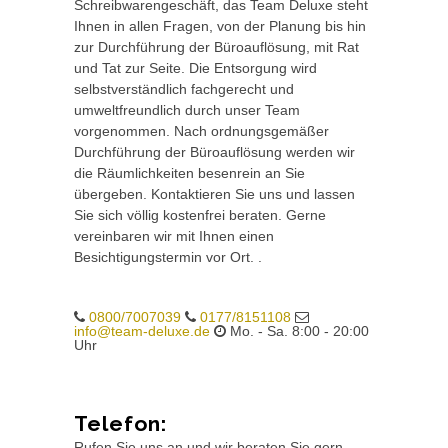
Schreibwarengeschäft, das Team Deluxe steht
Ihnen in allen Fragen, von der Planung bis hin
zur Durchführung der Büroauflösung, mit Rat
und Tat zur Seite. Die Entsorgung wird
selbstverständlich fachgerecht und
umweltfreundlich durch unser Team
vorgenommen. Nach ordnungsgemäßer
Durchführung der Büroauflösung werden wir
die Räumlichkeiten besenrein an Sie
übergeben. Kontaktieren Sie uns und lassen
Sie sich völlig kostenfrei beraten. Gerne
vereinbaren wir mit Ihnen einen
Besichtigungstermin vor Ort. .
0800/7007039
0177/8151108
info@team-deluxe.de
Mo. - Sa. 8:00 - 20:00
Uhr
Telefon:
Rufen Sie uns an und wir beraten Sie gern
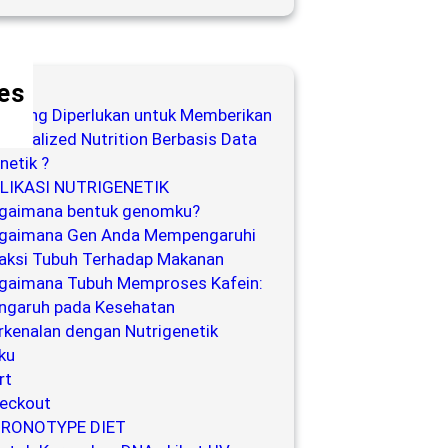
es
a yang Diperlukan untuk Memberikan
rsonalized Nutrition Berbasis Data
netik ?
LIKASI NUTRIGENETIK
gaimana bentuk genomku?
gaimana Gen Anda Mempengaruhi
aksi Tubuh Terhadap Makanan
gaimana Tubuh Memproses Kafein:
ngaruh pada Kesehatan
rkenalan dengan Nutrigenetik
ku
rt
eckout
RONOTYPE DIET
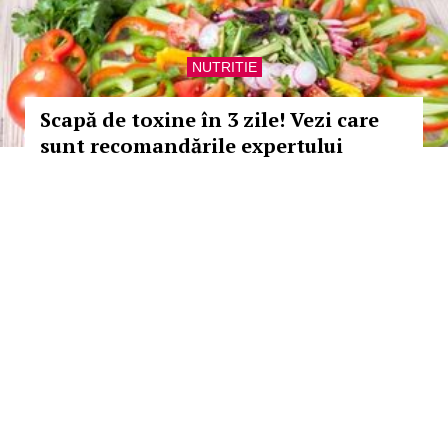
NUTRITIE
Scapă de toxine în 3 zile! Vezi care
sunt recomandările expertului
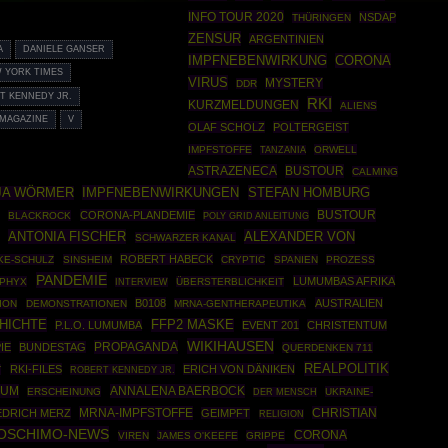
INFO TOUR 2020
NSDAP
THÜRINGEN
ZENSUR
ARGENTINIEN
A
DANIELE GANSER
IMPFNEBENWIRKUNG
CORONA
 YORK TIMES
VIRUS
MYSTERY
DDR
T KENNEDY JR.
RKI
KURZMELDUNGEN
ALIENS
 MAGAZINE
V
OLAF SCHOLZ
POLTERGEIST
IMPFSTOFFE
ORWELL
TANZANIA
ASTRAZENECA
BUSTOUR
CALMING
IMPFNEBENWIRKUNGEN
STEFAN HOMBURG
JA WÖRMER
BUSTOUR
CORONA-PLANDEMIE
BLACKROCK
POLY GRID ANLEITUNG
ANTONIA FISCHER
ALEXANDER VON
SCHWARZER KANAL
ROBERT HABECK
KE-SCHULZ
SINSHEIM
CRYPTIC
SPANIEN
PROZESS
PANDEMIE
LUMUMBAS AFRIKA
PHYX
ÜBERSTERBLICHKEIT
INTERVIEW
B0108
AUSTRALIEN
ION
DEMONSTRATIONEN
MRNA-GENTHERAPEUTIKA
HICHTE
FFP2 MASKE
P.L.O. LUMUMBA
EVENT 201
CHRISTENTUM
WIKIHAUSEN
PROPAGANDA
IE
BUNDESTAG
QUERDENKEN 711
REALPOLITIK
RKI-FILES
ERICH VON DÄNIKEN
T
ROBERT KENNEDY JR.
RUM
ANNALENA BAERBOCK
ERSCHEINUNG
UKRAINE-
DER MENSCH
MRNA-IMPFSTOFFE
CHRISTIAN
EDRICH MERZ
GEIMPFT
RELIGION
OSCHIMO-NEWS
CORONA
VIREN
JAMES O'KEEFE
GRIPPE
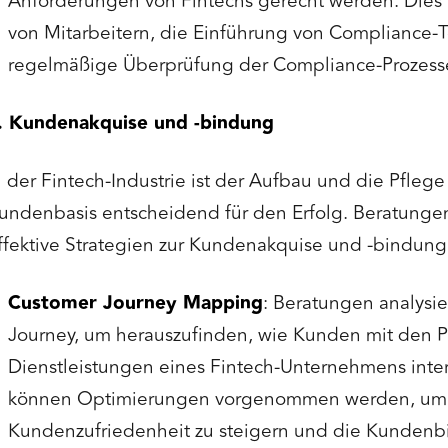
Anforderungen von Fintechs gerecht werden. Dies 
von Mitarbeitern, die Einführung von Compliance-T
regelmäßige Überprüfung der Compliance-Prozess
. Kundenakquise und -bindung
n der Fintech-Industrie ist der Aufbau und die Pflege
undenbasis entscheidend für den Erfolg. Beratungen
ffektive Strategien zur Kundenakquise und -bindung
Customer Journey Mapping
: Beratungen analysi
Journey, um herauszufinden, wie Kunden mit den 
Dienstleistungen eines Fintech-Unternehmens inter
können Optimierungen vorgenommen werden, um
Kundenzufriedenheit zu steigern und die Kundenb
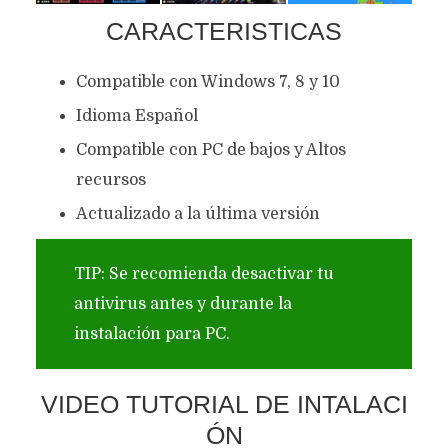
CARACTERISTICAS
Compatible con Windows 7, 8 y 10
Idioma Español
Compatible con PC de bajos y Altos
recursos
Actualizado a la última versión
TIP: Se recomienda desactivar tu
antivirus antes y durante la
instalación para PC.
VIDEO TUTORIAL DE INTALACI
ÓN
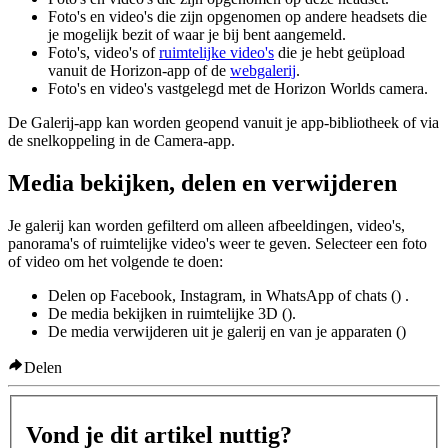
Foto's en video's die zijn opgenomen op andere headsets die
je mogelijk bezit of waar je bij bent aangemeld.
Foto's, video's of
ruimtelijke video's
die je hebt geüpload
vanuit de Horizon-app of de
webgalerij
.
Foto's en video's vastgelegd met de Horizon Worlds camera.
De Galerij-app kan worden geopend vanuit je app-bibliotheek of via
de snelkoppeling in de Camera-app.
Media bekijken, delen en verwijderen
Je galerij kan worden gefilterd om alleen afbeeldingen, video's,
panorama's of ruimtelijke video's weer te geven. Selecteer een foto
of video om het volgende te doen:
Delen op Facebook, Instagram, in WhatsApp of chats (
) .
De media bekijken in ruimtelijke 3D (
).
De media verwijderen uit je galerij en van je apparaten (
)
Delen
Vond je dit artikel nuttig?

┄┄┄┄┄┄┄┄┄┄

YOUR OBJECTIVE: In the records above, how many lines include the string "werden"? Answer with only the number.

REPLY: 3